Treatment
Treatment for kidney cancer depends on the type and stage of the disease. Usually treatment doesn't involve chemotherapy and radiotherapy, as kidney cancers often do not respond to these treatments.
If the cancer has not spread, it will usually be removed by surgery. Sometimes this involves removing the whole kidney, which is called nephrectomy. But surgery is not always possible - for example the patient may have other medical conditions that prevent it, or the cancer may have spread around the body and doctors may not be able to remove it. There is currently no evidence that body-wide medical therapy after surgery where there is no known residual disease, that is, adjuvant therapy, helps to improve survival in kidney cancer.

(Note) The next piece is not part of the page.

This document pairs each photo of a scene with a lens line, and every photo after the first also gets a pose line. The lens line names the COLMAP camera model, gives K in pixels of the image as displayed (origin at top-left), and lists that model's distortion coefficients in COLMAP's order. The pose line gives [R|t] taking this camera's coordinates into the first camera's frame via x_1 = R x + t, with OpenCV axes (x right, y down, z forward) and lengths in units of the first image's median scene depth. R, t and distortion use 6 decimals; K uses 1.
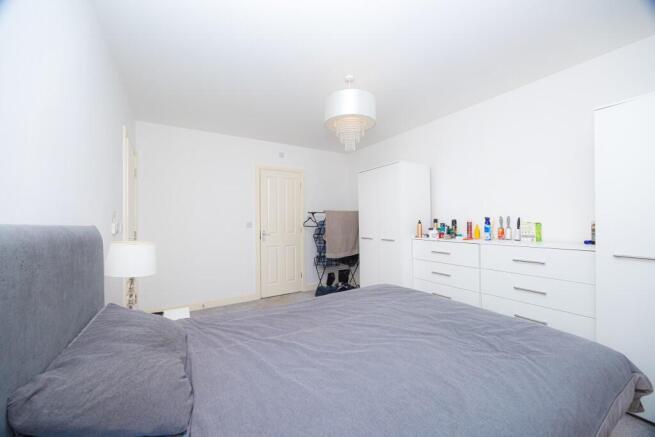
lens RADIAL K [[248.7, 0, 327.6], [0, 248.7, 221.1], [0, 0, 1]] dist [0.000638, 0.000113]
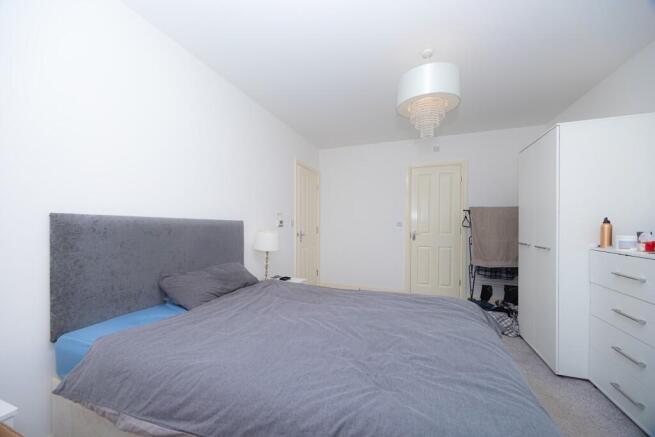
lens RADIAL K [[260.1, 0, 337.4], [0, 260.1, 227.5], [0, 0, 1]] dist [-0.000463, -0.000027]
pose [[0.620164, 0.021865, -0.784167, 0.455995], [-0.009876, 0.999750, 0.020065, 0.012925], [0.784410, -0.004699, 0.620225, 0.140023]]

If the cancer can't be cured with surgery, sometimes doctors may use other techniques such as cryotherapy (freezing the tumour away) or radiofrequency ablation (burning the tumour away). However these are not yet used as standard treatments for kidney cancer. Other treatment options include biological therapies (drug treatments that use natural substances from the body) such as Everolimus (Afinitor), Temsirolimus (Torisel), Sorafenib (Nexavar), Sunitinib (Sutent), and Axitinib (Inlyta) the use of immunotherapy including interferon and interleukin-2. Immunotherapy has the potential to induce complete remissions or durable partial remissions in some patients, although it works in only about 10 to 15% of patients.
In Wilms' tumor (a type of kidney cancer that affects children), chemotherapy, radiotherapy and surgery are the accepted treatments, depending on the stage of the disease when it is diagnosed. Other rare forms of kidney cancer are not discussed here.